Biopharmaceutical firm Berg is joining forces with two prominent Harvard-affiliated medical research institutions, the Pancreatic Cancer Research Team (PCRT) and the Beth Israel Deaconess Medical Center (BIDMC), to launch Project Survival.
All three organizations will work together to find the first-ever biomarker associated with pancreatic cancer and to develop therapies for the disease based on these findings.
In a phone interview with Drug Discovery & Development, Berg's President, Co-Founder, and Chief Technology Officer Niven R. Narain touted the benefits of the collaboration saying, "This is the first time in history using a precision medicine method will give us an excellent understanding of pancreatic cancer."
Here is how this partnership will work:
PCRT's researchers will lay the necessary groundwork for assembling samples and appropriate clinical data for locating and verifying these pancreatic cancer biomarkers.
Next, BIDMC and PCRT will plan clinical trials and initiate phase 2 studies for BPM 31510, Berg's lead drug candidate for metastatic pancreatic cancer. The tests will be conducted at all 48 PCRT sites.
The medication, BPM 31510, is managed by artificial intelligence and is capable of altering cancer cell metabolism, according to the press release.
Each organization will provide Berg with healthy and treated pancreatic tissue, bio-fluids, and treatment results to be analyzed using the company's Interrogative Biology Platform. Narain told Drug Discovery & Development this tool can analyze "14 trillion data points" from biological samples to match the best treatments for every patient.

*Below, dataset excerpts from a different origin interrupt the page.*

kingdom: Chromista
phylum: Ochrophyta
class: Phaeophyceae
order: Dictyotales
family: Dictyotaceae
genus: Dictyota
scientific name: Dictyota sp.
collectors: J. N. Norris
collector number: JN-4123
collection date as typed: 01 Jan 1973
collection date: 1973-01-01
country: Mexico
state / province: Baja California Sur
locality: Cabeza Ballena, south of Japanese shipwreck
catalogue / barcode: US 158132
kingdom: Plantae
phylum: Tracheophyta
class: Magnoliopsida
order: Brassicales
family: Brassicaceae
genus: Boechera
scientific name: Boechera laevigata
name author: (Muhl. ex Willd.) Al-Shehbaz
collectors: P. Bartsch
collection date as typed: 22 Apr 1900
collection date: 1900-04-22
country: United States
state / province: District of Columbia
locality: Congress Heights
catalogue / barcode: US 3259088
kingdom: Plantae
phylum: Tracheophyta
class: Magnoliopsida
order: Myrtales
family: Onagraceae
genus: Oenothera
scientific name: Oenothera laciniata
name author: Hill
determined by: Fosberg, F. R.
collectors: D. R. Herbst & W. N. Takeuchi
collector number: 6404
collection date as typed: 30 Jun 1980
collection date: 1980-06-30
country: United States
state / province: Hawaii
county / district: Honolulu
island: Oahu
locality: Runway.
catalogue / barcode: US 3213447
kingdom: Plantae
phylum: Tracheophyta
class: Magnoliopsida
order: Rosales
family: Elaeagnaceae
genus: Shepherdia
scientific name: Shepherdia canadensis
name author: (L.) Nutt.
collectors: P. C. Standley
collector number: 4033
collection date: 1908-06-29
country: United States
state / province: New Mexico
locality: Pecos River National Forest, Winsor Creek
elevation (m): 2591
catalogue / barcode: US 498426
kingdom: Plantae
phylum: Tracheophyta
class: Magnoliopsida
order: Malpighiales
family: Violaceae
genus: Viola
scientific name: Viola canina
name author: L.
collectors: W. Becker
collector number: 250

"We'll be able to diagnose this disease much earlier than before, which is important because it's a silent killer," Narain added.
The National Cancer Institute reports that 48,960 people will be diagnosed with this pancreatic cancer in 2015, and this disease will account for about 7 percent of cancer deaths.
Narain emphasized the project's tentative timeline. "It is on a rolling schedule, but the surgeries should be completed within the first two years, and we should have a better understanding of the lead candidate biomarker by the third year."